My daughter, Jazlyn, is anaphylactic to egg, dairy, peanuts, and tree nuts. When she was first diagnosed, I found it very difficult to find recipes and foods that didn't taste like "allergy" food. Over the last 15 years I have had a lot of fun developing and changing recipes so that they are safe for her. I love to share my recipes so that other families can realize how yummy "allergy" foods can taste. You don't have to sacrifice taste or your favorite foods, you just have to rethink how to make them. I made a promise to Jazzy that I would do my very best to find a way for her to eat any food she wants to try. So far I have been able to keep that promise. I hope your family enjoys these recipes as much as we do.

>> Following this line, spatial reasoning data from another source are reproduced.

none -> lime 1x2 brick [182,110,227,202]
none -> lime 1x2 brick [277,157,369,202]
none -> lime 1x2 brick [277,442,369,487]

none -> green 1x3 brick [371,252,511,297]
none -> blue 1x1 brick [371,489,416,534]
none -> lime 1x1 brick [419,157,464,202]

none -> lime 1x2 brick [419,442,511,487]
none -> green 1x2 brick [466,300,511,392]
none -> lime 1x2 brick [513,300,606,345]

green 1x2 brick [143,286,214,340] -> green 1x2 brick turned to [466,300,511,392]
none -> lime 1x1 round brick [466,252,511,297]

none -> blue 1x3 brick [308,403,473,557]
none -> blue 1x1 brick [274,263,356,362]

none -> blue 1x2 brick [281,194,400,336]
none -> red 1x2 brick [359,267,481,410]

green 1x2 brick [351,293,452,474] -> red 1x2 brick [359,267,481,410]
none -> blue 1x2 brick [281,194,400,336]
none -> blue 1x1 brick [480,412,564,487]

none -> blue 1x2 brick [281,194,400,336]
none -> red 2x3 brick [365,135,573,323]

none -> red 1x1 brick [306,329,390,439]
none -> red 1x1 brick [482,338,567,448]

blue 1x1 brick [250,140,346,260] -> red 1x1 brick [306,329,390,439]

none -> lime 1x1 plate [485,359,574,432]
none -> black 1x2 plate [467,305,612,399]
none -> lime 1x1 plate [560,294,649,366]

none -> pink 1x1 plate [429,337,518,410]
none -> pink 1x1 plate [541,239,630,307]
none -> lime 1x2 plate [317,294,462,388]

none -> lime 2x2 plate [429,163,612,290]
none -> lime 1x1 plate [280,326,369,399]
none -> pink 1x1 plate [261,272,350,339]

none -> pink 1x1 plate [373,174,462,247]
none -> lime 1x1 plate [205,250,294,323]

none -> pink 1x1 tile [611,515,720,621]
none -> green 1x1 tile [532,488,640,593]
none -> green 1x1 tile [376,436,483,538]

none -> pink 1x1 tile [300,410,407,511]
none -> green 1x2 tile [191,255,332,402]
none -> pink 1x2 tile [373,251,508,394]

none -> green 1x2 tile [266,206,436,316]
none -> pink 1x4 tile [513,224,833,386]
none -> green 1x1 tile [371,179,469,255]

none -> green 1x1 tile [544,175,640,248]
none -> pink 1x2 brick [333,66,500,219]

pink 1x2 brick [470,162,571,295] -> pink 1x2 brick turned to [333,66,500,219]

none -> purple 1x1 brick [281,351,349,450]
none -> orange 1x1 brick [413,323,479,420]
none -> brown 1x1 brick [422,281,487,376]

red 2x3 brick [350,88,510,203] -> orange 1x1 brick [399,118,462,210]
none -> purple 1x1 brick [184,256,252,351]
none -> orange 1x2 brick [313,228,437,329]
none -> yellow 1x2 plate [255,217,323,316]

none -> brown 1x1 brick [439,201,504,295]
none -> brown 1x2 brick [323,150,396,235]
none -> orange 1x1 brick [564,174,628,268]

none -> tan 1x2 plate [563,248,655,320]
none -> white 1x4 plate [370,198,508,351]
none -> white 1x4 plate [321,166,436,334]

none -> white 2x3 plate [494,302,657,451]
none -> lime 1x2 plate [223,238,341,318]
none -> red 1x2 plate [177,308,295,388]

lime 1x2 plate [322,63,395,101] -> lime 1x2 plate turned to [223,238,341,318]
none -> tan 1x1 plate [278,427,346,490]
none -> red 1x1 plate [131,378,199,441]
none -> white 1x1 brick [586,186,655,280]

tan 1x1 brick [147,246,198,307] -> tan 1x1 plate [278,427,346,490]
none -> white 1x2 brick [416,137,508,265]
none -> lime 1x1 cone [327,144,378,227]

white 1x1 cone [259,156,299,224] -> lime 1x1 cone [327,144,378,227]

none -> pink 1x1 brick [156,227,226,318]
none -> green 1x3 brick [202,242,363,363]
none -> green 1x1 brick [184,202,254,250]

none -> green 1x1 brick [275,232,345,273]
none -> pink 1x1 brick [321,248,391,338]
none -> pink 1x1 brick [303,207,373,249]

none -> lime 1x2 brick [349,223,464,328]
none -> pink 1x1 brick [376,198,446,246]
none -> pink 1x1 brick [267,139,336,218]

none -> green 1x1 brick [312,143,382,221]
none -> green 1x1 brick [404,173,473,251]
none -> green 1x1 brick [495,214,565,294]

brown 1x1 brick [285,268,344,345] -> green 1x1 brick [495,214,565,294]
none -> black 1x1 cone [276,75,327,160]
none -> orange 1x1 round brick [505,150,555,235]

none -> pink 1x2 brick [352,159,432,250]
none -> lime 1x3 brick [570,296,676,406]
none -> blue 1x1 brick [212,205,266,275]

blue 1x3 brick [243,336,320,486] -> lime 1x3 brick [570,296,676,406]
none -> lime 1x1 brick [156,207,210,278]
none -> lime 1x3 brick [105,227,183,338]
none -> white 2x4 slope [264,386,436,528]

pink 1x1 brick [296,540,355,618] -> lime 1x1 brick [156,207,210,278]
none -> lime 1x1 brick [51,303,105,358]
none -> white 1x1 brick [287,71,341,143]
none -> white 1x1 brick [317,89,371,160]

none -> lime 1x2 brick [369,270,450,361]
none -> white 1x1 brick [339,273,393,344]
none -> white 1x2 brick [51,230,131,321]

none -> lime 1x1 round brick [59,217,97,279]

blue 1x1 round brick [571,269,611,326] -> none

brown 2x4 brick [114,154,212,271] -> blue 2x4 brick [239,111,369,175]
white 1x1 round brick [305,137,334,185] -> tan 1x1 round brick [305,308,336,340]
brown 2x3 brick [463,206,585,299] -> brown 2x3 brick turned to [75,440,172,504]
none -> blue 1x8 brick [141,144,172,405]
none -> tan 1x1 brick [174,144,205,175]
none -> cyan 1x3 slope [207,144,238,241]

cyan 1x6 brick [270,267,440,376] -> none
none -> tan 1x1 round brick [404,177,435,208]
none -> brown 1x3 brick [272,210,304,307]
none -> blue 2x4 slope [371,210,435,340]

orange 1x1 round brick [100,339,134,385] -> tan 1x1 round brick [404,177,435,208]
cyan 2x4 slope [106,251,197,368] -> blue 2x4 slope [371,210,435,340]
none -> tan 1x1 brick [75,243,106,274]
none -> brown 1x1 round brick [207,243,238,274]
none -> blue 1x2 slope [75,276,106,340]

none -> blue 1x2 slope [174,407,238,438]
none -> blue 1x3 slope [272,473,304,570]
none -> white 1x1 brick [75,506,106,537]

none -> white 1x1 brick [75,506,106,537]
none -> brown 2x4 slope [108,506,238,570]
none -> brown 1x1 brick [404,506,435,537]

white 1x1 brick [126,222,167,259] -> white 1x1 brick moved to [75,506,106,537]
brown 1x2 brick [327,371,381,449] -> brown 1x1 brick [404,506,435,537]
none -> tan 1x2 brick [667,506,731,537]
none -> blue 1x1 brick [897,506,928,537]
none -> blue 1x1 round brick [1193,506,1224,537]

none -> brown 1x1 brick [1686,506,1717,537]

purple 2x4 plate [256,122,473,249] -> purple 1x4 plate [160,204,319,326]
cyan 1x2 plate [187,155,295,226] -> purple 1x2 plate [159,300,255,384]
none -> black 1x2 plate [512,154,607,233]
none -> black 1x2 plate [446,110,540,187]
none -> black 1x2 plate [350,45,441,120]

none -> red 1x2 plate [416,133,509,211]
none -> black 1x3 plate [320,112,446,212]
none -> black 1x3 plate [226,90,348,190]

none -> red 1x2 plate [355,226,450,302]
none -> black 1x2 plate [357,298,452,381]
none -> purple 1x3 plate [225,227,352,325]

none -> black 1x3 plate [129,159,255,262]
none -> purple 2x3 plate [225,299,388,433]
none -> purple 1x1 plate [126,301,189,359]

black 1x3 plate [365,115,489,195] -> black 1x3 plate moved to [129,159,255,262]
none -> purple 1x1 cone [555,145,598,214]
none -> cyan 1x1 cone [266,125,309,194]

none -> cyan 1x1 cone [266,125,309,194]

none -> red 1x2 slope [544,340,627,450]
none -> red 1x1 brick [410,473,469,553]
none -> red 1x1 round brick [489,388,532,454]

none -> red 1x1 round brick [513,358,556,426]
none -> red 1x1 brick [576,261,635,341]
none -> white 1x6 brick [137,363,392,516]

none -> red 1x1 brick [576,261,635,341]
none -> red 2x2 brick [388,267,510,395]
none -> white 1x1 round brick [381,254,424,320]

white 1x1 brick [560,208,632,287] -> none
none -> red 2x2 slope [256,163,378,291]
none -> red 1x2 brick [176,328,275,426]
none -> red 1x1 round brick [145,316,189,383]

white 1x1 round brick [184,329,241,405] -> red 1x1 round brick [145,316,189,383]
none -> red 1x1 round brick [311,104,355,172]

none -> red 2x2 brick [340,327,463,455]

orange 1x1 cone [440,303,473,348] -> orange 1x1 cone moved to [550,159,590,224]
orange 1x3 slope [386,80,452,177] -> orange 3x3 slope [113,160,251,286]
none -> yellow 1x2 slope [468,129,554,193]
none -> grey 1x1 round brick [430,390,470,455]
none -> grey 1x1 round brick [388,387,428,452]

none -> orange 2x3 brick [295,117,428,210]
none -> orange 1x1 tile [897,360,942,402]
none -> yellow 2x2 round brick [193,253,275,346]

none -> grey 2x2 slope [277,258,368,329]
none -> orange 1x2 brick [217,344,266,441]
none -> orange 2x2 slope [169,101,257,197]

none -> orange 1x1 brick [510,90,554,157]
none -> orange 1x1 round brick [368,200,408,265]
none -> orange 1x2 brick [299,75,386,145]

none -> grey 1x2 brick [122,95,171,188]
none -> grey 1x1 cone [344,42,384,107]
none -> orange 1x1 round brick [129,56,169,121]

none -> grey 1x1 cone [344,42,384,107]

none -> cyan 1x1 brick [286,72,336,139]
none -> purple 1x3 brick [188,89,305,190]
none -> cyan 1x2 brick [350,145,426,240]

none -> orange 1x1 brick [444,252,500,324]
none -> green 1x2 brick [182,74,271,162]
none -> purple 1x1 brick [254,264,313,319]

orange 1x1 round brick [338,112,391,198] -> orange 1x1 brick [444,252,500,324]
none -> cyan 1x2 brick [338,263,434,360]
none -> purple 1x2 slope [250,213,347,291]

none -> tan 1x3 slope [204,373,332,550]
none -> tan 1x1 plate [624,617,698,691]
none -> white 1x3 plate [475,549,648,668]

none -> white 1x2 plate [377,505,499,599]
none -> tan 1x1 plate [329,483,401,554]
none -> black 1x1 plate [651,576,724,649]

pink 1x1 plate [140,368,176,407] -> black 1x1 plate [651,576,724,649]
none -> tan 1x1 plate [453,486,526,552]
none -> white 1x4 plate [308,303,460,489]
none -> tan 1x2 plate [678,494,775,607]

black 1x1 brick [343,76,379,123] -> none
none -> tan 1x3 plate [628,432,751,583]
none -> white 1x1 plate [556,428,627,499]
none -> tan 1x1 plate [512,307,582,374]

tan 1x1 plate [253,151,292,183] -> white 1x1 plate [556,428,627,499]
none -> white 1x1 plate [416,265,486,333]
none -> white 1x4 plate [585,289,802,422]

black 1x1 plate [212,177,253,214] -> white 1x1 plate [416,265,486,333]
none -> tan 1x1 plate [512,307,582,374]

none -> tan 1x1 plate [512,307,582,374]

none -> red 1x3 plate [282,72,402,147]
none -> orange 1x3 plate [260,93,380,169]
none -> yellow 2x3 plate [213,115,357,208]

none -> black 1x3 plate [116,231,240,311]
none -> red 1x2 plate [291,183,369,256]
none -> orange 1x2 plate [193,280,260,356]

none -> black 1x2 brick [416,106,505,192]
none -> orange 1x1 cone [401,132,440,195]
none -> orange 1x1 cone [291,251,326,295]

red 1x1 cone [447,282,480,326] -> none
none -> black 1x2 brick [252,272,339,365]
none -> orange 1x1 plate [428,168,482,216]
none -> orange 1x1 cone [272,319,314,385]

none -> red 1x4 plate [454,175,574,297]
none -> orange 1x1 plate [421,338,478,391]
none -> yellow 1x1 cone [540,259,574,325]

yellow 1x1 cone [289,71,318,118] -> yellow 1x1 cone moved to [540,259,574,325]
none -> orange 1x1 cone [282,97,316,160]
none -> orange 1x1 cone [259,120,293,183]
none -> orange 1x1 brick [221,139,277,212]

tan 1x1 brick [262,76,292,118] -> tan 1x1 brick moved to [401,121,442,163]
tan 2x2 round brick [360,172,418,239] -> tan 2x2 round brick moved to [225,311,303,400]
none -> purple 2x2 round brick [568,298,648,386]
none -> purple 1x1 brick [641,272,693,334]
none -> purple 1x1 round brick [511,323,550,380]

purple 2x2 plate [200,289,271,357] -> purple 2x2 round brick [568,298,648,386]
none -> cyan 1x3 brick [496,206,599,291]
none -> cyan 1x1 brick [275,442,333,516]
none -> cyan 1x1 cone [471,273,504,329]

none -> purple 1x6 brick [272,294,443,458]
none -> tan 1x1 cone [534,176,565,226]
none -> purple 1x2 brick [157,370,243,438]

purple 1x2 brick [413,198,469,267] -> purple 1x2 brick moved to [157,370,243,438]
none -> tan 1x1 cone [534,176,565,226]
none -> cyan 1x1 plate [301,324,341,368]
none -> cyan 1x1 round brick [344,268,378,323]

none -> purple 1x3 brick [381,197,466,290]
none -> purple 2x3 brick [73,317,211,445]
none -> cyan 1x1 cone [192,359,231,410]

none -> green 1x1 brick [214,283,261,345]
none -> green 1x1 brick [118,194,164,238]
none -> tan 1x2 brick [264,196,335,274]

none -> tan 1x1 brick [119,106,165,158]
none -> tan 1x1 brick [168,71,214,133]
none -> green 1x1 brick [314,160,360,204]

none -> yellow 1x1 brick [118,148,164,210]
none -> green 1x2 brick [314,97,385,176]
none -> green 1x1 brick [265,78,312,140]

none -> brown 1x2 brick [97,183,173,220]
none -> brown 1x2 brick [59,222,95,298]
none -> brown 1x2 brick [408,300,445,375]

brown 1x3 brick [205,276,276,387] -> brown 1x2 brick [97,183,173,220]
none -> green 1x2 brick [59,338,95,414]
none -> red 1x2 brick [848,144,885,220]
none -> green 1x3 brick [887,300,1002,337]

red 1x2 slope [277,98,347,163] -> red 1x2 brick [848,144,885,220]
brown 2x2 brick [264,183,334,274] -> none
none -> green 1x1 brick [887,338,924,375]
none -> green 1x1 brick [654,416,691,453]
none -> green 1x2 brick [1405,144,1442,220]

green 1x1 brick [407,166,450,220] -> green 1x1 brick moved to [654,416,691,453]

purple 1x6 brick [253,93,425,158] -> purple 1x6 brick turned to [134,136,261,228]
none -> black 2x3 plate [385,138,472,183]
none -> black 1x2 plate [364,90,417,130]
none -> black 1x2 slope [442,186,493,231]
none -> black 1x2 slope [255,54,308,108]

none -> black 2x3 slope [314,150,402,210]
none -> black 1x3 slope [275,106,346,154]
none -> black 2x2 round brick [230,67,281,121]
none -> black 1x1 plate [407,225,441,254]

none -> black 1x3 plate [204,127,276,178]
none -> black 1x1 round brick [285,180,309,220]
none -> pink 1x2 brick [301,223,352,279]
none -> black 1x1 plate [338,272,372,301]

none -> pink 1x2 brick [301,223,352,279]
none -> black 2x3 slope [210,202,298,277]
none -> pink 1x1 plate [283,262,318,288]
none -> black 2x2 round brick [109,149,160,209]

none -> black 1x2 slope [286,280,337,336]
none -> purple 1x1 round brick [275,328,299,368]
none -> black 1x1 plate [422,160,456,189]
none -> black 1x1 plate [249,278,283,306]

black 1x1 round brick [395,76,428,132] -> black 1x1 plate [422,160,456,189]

Thursday, October 23, 2014

Egg Free, Dairy Free, Nut Free Rhubarb Oat Crisp Cobbler

My brother gave me some rhubarb so I decided to try something new with it. I loved the slightly tart bottom and the amazing topping. The oat topping has a wonderful flavor and perfect textured top that is a cross between a crisp and a cobbler.

Rhubarb Oat Crisp Cobbler

Rhubarb Mixture
4 cups rhubarb, cut into 1" pieces
3/4 - 1 cup sugar, depending how tart or sweet you want your rhubarb
1/4 cup flour
1 tsp cinnamon
Oat Topping
1 cup flour
1 cup brown sugar
1 cup oats
1/2 cup dairy free margarine, melted
1 1/2 tsp vanilla extract

Combine all ingredients for the rhubarb mixture. Transfer the mixture evenly into an 8x8 baking dish. In a separate bowl, combine all of the ingredients for the oat topping. Spread the mixture evenly over top of the rhubarb.  Bake at 375 for 35 minutes or until the rhubarb is tender and the topping is golden.

Thursday, October 2, 2014

Egg Free, Dairy Free Flattened Drop Biscuits

These biscuits are perfect for topping with chicken and vegetables, creamed sausage, chili, etc.

Flattened Drop Biscuits

2 1/4 cups all purpose baking mix (I use Bisquick)
1 1/4 cups soy milk

Thoroughly combine both of the ingredients. This batter will be thin and spread when dropped by spoonfuls onto a sprayed foil lined baking sheet. Bake at 450 for 10-12 minutes or until lightly golden.
*  This recipe makes about 16-18 biscuits, depending on the size you make them. However, you can easily double or triple this recipe.